Meskipun Trump mengatakan pada Jumat (1/5) bahwa dirinya tidak puas dengan proposal terbaru Iran, dia kembali mengatakan kepada wartawan pada Sabtu (2/5) sebelum meninggalkan Palm Beach menuju Miami jika dirinya akan meninjaunya selama penerbangan.


"Saya sedang mempelajarinya. Saya akan memberi tahu Anda nanti. Mereka memberi tahu saya tentang konsep kesepakatan itu. Mereka akan memberi saya kata-kata yang tepat sekarang," kata Presiden AS tersebut.

Beberapa saat kemudian, Trump menunjukkan nada yang lebih keras saat memberikan pernyataan via Truth Social. Trump mengatakan bahwa dirinya "tidak dapat membayangkan bahwa itu akan dapat diterima".

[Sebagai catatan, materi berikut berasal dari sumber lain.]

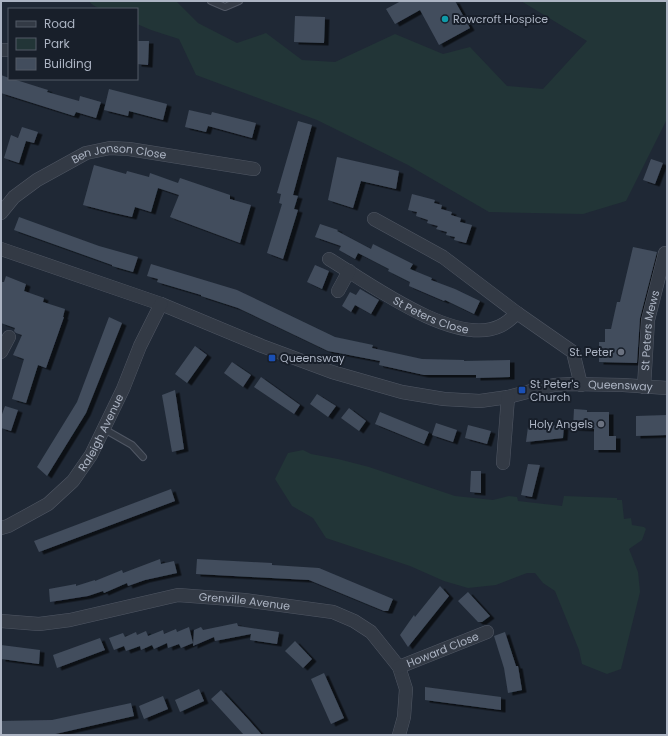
<svg xmlns="http://www.w3.org/2000/svg" width="668" height="736" viewBox="0 0 668 736" font-family="Poppins,sans-serif">
	<defs>
		<filter id="shadow"><feDropShadow dx="4.5" dy="2.5" stdDeviation="0" flood-color="#0009"/></filter>
	</defs>
	<rect width="100%" height="100%" fill="#1f2835"/>
	<path fill="#223537" d="M 89,1 L 176,1 L 198,23 L 237,43 L 266,33 L 302,60 L 335,62 L 395,34 L 443,54 L 470,47 L 507,86 L 543,89 L 587,41 L 521,1 L 667,1 L 667,119 L 626,201 L 583,214 L 489,212 L 408,165 L 317,120 L 196,75 L 179,39 L 151,30 L 137,24 L 137,9 C 123,9 98,14 89,1 Z
		M 303,450 L 311,454 L 338,459 L 369,467 L 455,496 L 493,500 L 509,496 L 517,497 L 518,501 L 562,506 L 564,496 L 617,498 L 617,500 L 622,500 L 624,519 L 631,518 L 632,525 L 644,527 L 646,529 L 642,540 L 629,549 L 638,572 L 640,592 L 621,669 L 607,674 L 582,664 L 579,650 L 555,591 L 543,583 L 535,573 L 527,573 L 496,585 L 468,588 L 444,581 L 410,566 L 326,538 L 313,518 L 292,506 L 275,479 L 288,453 Z"/>
	<path fill="#424d5d" filter="url(#shadow)" d="M 401,1 L 455,1 L 470,28 L 439,45 L 420,10 L 395,24 L 386,9 Z
		M 295,16 L 325,17 L 324,43 L 294,42 Z
		M 137,41 L 149,41 L 148,65 L 137,64 Z
		M 1,75 L 9,78 L 9,79 L 13,79 L 48,90 L 47,92 L 79,101 L 80,96 L 101,102 L 96,118 L 76,112 L 74,116 L 1,93 Z
		M 109,89 L 167,104 L 163,120 L 129,111 L 128,116 L 104,110 Z
		M 189,110 L 211,115 L 212,112 L 256,123 L 252,138 L 208,126 L 206,132 L 185,127 Z
		M 298,121 L 312,125 L 293,195 L 298,196 L 294,209 L 298,210 L 283,259 L 267,253 L 282,204 L 279,203 L 281,194 L 277,193 Z
		M 22,127 L 38,132 L 34,143 L 26,141 L 19,163 L 4,158 L 11,135 L 18,138 Z
		M 337,157 L 399,171 L 396,189 L 361,181 L 353,208 L 328,200 Z
		M 651,159 L 663,163 L 655,184 L 643,180 Z
		M 94,165 L 126,174 L 127,171 L 149,177 L 150,173 L 178,183 L 180,178 L 230,195 L 230,199 L 251,205 L 240,243 L 170,217 L 179,195 L 158,188 L 151,212 L 135,207 L 132,217 L 110,212 L 83,205 Z
		M 412,194 L 435,200 L 434,203 L 442,205 L 441,209 L 452,212 L 451,215 L 461,218 L 460,222 L 472,225 L 466,243 L 454,240 L 455,237 L 446,235 L 447,232 L 436,229 L 438,226 L 427,223 L 428,220 L 416,216 L 417,212 L 408,210 Z
		M 19,217 L 99,246 L 138,257 L 133,272 L 112,266 L 112,265 L 14,230 Z
		M 320,224 L 338,230 L 337,231 L 371,249 L 373,244 L 413,264 L 410,269 L 432,278 L 431,280 L 455,289 L 480,301 L 474,314 L 445,300 L 444,301 L 409,286 L 410,282 L 388,271 L 389,269 L 358,253 L 355,259 L 339,250 L 341,246 L 315,237 Z
		M 633,247 L 657,252 L 640,318 L 637,363 L 599,362 L 599,342 L 605,342 L 605,329 L 611,329 L 617,302 L 620,302 Z
		M 151,264 L 237,290 L 335,337 L 373,345 L 372,348 L 422,359 L 464,360 L 464,361 L 510,360 L 510,377 L 476,378 L 476,375 L 424,375 L 379,365 L 380,361 L 328,351 L 238,308 L 201,296 L 201,295 L 157,282 L 158,279 L 147,276 Z
		M 315,265 L 329,271 L 322,289 L 307,282 Z
		M 6,276 L 26,284 L 24,291 L 44,298 L 43,302 L 65,309 L 63,317 L 64,317 L 46,368 L 38,365 L 26,403 L 12,399 L 24,359 L 13,355 L 22,335 L 16,333 L 14,331 L 15,328 L 1,323 L 1,282 L 4,282 Z
		M 360,289 L 379,300 L 371,314 L 355,305 L 351,312 L 342,306 L 350,292 L 356,295 Z
		M 109,317 L 122,323 L 86,413 L 47,476 L 37,467 L 77,402 Z
		M 195,346 L 207,355 L 187,383 L 175,374 Z
		M 232,362 L 251,375 L 243,387 L 224,373 Z
		M 261,377 L 300,405 L 294,414 L 254,387 Z
		M 175,390 L 184,449 L 172,452 L 162,395 Z
		M 317,394 L 336,406 L 328,417 L 310,404 Z
		M 5,406 L 18,410 L 11,431 L 1,428 L 1,417 Z
		M 349,408 L 366,421 L 359,431 L 341,418 Z
		M 574,409 L 587,410 L 587,412 L 609,412 L 609,436 L 616,436 L 616,450 L 594,450 L 594,429 L 573,428 Z
		M 380,412 L 429,432 L 424,444 L 375,424 Z
		M 667,415 L 667,435 L 636,436 L 636,416 Z
		M 436,423 L 457,430 L 453,442 L 432,435 Z
		M 468,425 L 491,431 L 487,444 L 465,438 Z
		M 564,425 L 563,438 L 526,442 L 528,427 Z
		M 528,464 L 540,465 L 532,497 L 521,495 Z
		M 471,471 L 481,471 L 481,493 L 470,492 Z
		M 171,489 L 175,501 L 39,552 L 34,541 Z
		M 160,559 L 161,564 L 174,561 L 177,573 L 145,580 L 128,586 L 127,583 L 104,593 L 103,591 L 88,596 L 50,602 L 49,589 L 76,584 L 76,586 L 95,580 L 95,581 L 122,570 L 123,573 Z
		M 197,559 L 272,563 L 272,565 L 319,568 L 393,599 L 388,611 L 384,611 L 309,580 L 196,574 Z
		M 440,586 L 449,596 L 408,647 L 400,635 L 414,615 L 415,617 Z
		M 468,592 L 490,616 L 482,622 L 478,622 L 458,601 Z
		M 237,623 L 238,626 L 279,632 L 277,644 L 250,640 L 251,634 L 215,641 L 214,637 L 193,646 L 194,630 L 201,627 L 203,630 Z
		M 189,627 L 193,643 L 181,648 L 179,644 L 168,648 L 167,643 L 154,649 L 152,645 L 141,650 L 140,646 L 126,651 L 124,646 L 114,650 L 109,638 L 123,633 L 125,637 L 136,632 L 137,635 L 146,631 L 148,636 L 163,630 L 164,634 L 176,629 L 177,632 Z
		M 505,632 L 516,666 L 518,666 L 522,690 L 508,693 L 504,668 L 494,636 Z
		M 100,638 L 105,650 L 57,668 L 53,655 Z
		M 295,641 L 312,659 L 303,668 L 285,651 Z
		M 1,645 L 40,650 L 39,664 L 1,659 Z
		M 324,673 L 344,718 L 331,724 L 311,679 Z
		M 425,687 L 501,697 L 501,710 L 425,700 Z
		M 199,689 L 204,701 L 180,712 L 175,700 Z
		M 221,690 L 248,719 L 262,735 L 244,735 L 211,699 Z
		M 163,696 L 168,709 L 144,719 L 139,706 Z
		M 131,703 L 134,716 L 51,735 L 1,735 L 1,721 L 52,720 Z"/>
	<g fill="none" stroke-linecap="round" stroke-linejoin="round">
		<g stroke="#505764" stroke-width="8">
			<path id="lane" d="M 211,1 L 225,7 L 239,1
				M 104,429 L 132,445 L 143,457"/>
		</g>
		<g stroke="#505764" stroke-width="14">
			<g id="street">
				<path d="M 1,50 L 9,50"/>
				<path id="s1" d="M 1,213 L 14,197 L 37,180 L 86,153 L 110,148 L 129,149 L 254,169"/>
				<path d="M 374,219 L 443,257 L 517,313"/>
				<path id="s2" d="M 1,249 L 161,304 L 262,346 L 332,372 L 402,392 L 444,399 L 480,401 L 508,397 L 554,385 L 572,384 L 623,385 L 667,388"/>
				<path id="s3" d="M 329,259 C 367,282 456,348 500,326 C 507,323 512,318 517,313 L 573,352 L 581,385"/>
				<path d="M 338,291 L 349,271"/>
				<path d="M 1,352 L 9,337"/>
				<path id="s4" d="M 644,387 L 648,320 L 665,253"/>
				<path d="M 503,463 L 508,397"/>
				<path id="s5" d="M 1,528 L 8,526 L 48,504 L 73,481 L 91,455 L 123,389 L 140,346 L 161,304"/>
				<path id="s6" d="M 1,621 L 39,624 L 70,620 L 178,595 L 244,600 L 333,612 L 354,621 L 371,632 L 399,667 L 406,689 L 404,717 L 399,735"/>
				<path id="s7" d="M 399,667 L 487,632"/>
			</g>
		</g>
		<use href="#lane" stroke="#333a45" stroke-width="6"/>
		<use href="#street" stroke="#333a45" stroke-width="13"/>
	</g>
	<circle fill="#0f9aa8" stroke="#181f2a" stroke-width="1.5" cx="445" cy="19" r="4"/>
	<g fill="#6b7280" stroke="#181f2a" stroke-width="1.5">
		<circle cx="621" cy="352" r="4"/>
		<circle cx="601" cy="424" r="4"/>
	</g>
	<g fill="#1a4fb4" stroke="#181f2a" stroke-width="1.5">
		<rect x="268" y="354" width="8" height="8" rx="2"/>
		<rect x="518" y="386" width="8" height="8" rx="2"/>
	</g>
	<g text-anchor="middle" dominant-baseline="central" stroke-width="4" stroke-linejoin="round" paint-order="stroke">
		<g font-size="11" fill="#acb4c3" stroke="#181f2a" text-anchor="start">
			<text x="453" y="19">Rowcroft Hospice</text>
			<text x="613" y="352" text-anchor="end">St. Peter</text>
			<text x="280" y="358">Queensway</text>
			<text x="530" y="384">St Peter's<tspan x="530" dy="13">Church</tspan></text>
			<text x="593" y="424" text-anchor="end">Holy Angels</text>
		</g>
		<g font-size="11" fill="#acb4c3" stroke="#181f2a">
			<text stroke="none"><textPath href="#s1" startOffset="138">Ben Jonson Close</textPath></text>
			<text stroke="none"><textPath href="#s3" startOffset="117">St Peters Close</textPath></text>
			<text stroke="none"><textPath href="#s4" startOffset="57">St Peters Mews</textPath></text>
			<text stroke="none"><textPath href="#s2" startOffset="647">Queensway</textPath></text>
			<text stroke="none"><textPath href="#s5" startOffset="143">Raleigh Avenue</textPath></text>
			<text stroke="none"><textPath href="#s6" startOffset="247">Grenville Avenue</textPath></text>
			<text stroke="none"><textPath href="#s7" startOffset="47">Howard Close</textPath></text>
		</g>
	</g>
	<rect width="668" height="736" fill="none" stroke="#acb4c3" stroke-width="4"/>
	<rect x="8" y="8" width="130" height="72" fill="#181f2a" stroke="#535b67"/>
	<rect x="16" y="21" width="20" height="6" fill="#333a45" stroke="#535b67"/>
	<text x="44" y="28" font-size="12" fill="#acb4c3">Road</text>
	<rect x="16" y="38" width="20" height="12" fill="#223537" stroke="#535b67"/>
	<text x="44" y="48" font-size="12" fill="#acb4c3">Park</text>
	<rect x="16" y="58" width="20" height="12" fill="#424d5d" stroke="#535b67"/>
	<text x="44" y="68" font-size="12" fill="#acb4c3">Building</text>
</svg>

Dia kemudian bersikeras mengatakan bahwa Iran "belum membayar harga yang cukup besar atas apa yang telah mereka lakukan kepada umat manusia, dan dunia, selama 47 tahun terakhir".


Dalam pernyataan yang sama kepada media, Trump menggambarkan blokade terhadap pelabuhan Iran sebagai tindakan yang "sangat ramah" dan tidak terbantahkan. Dia menegaskan bahwa hal itu tidak bertentangan dengan klaimnya soal permusuhan telah "diakhiri".